Could you set down the material below line for line, unchanged, leaving out the pictures?

[Camera pose estimation data]

○ ○ ○

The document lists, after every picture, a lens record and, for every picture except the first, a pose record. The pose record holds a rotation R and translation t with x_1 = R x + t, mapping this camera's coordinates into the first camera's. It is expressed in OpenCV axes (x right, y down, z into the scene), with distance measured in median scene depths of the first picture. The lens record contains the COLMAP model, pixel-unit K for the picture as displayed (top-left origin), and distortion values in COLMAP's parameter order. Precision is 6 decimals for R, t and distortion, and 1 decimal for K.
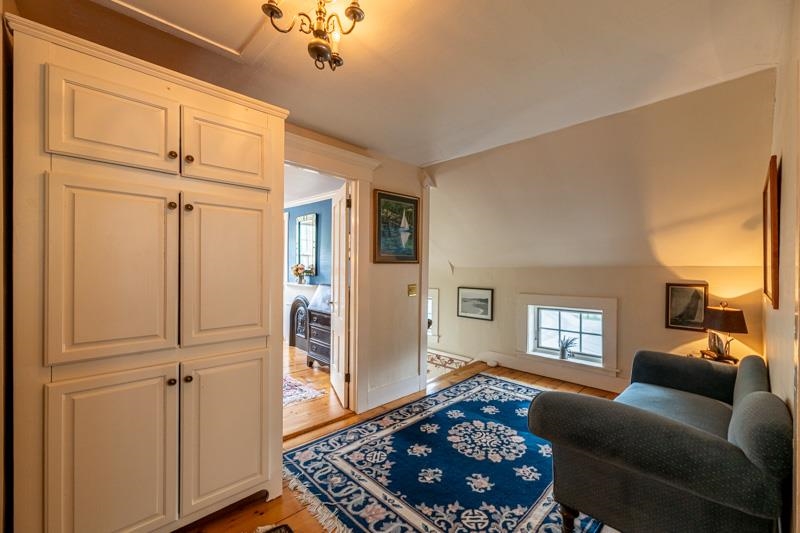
lens RADIAL K [[330.0, 0, 418.0], [0, 330.0, 271.0], [0, 0, 1]] dist [0.000271, -0.000175]
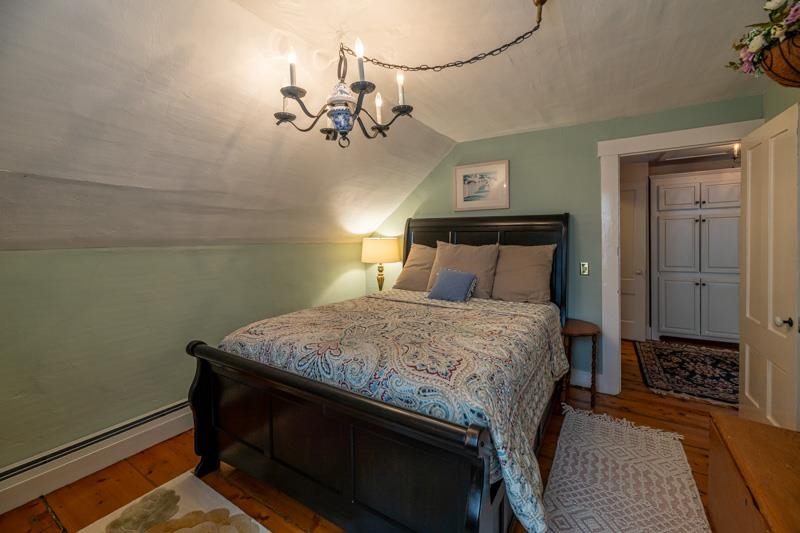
lens RADIAL K [[330.0, 0, 403.6], [0, 330.0, 243.4], [0, 0, 1]] dist [0.000271, -0.000175]
pose [[0.216544, -0.004085, -0.976264, 1.362736], [0.000347, 0.999992, -0.004107, 0.000298], [0.976273, 0.000551, 0.216544, -1.916321]]
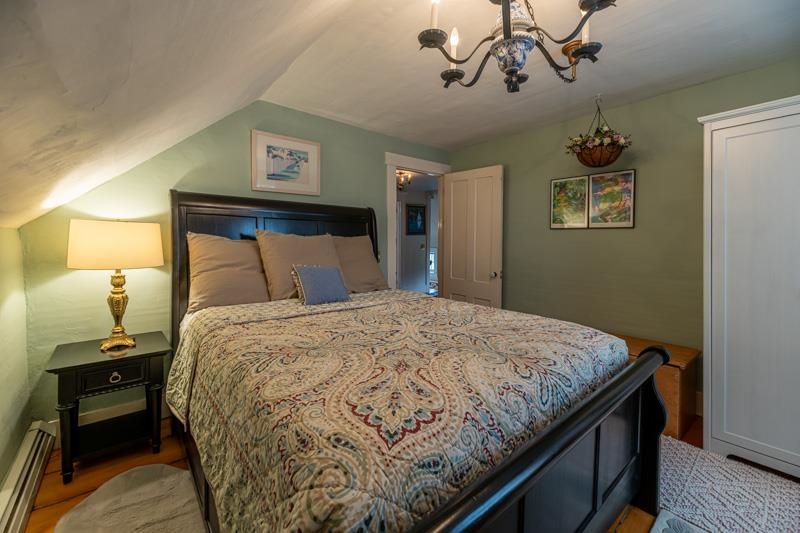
lens RADIAL K [[330.0, 0, 392.2], [0, 330.0, 243.8], [0, 0, 1]] dist [0.000271, -0.000175]
pose [[0.994248, -0.005427, -0.106966, 0.032668], [0.006349, 0.999946, 0.008283, 0.038106], [0.106915, -0.008914, 0.994228, -2.730349]]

○ ○ ○

FINISHED EXERCISE:
The document lists, after every picture, a lens record and, for every picture except the first, a pose record. The pose record holds a rotation R and translation t with x_1 = R x + t, mapping this camera's coordinates into the first camera's. It is expressed in OpenCV axes (x right, y down, z into the scene), with distance measured in median scene depths of the first picture. The lens record contains the COLMAP model, pixel-unit K for the picture as displayed (top-left origin), and distortion values in COLMAP's parameter order. Precision is 6 decimals for R, t and distortion, and 1 decimal for K.
lens RADIAL K [[330.0, 0, 418.0], [0, 330.0, 271.0], [0, 0, 1]] dist [0.000271, -0.000175]
lens RADIAL K [[330.0, 0, 403.6], [0, 330.0, 243.4], [0, 0, 1]] dist [0.000271, -0.000175]
pose [[0.216544, -0.004085, -0.976264, 1.362736], [0.000347, 0.999992, -0.004107, 0.000298], [0.976273, 0.000551, 0.216544, -1.916321]]
lens RADIAL K [[330.0, 0, 392.2], [0, 330.0, 243.8], [0, 0, 1]] dist [0.000271, -0.000175]
pose [[0.994248, -0.005427, -0.106966, 0.032668], [0.006349, 0.999946, 0.008283, 0.038106], [0.106915, -0.008914, 0.994228, -2.730349]]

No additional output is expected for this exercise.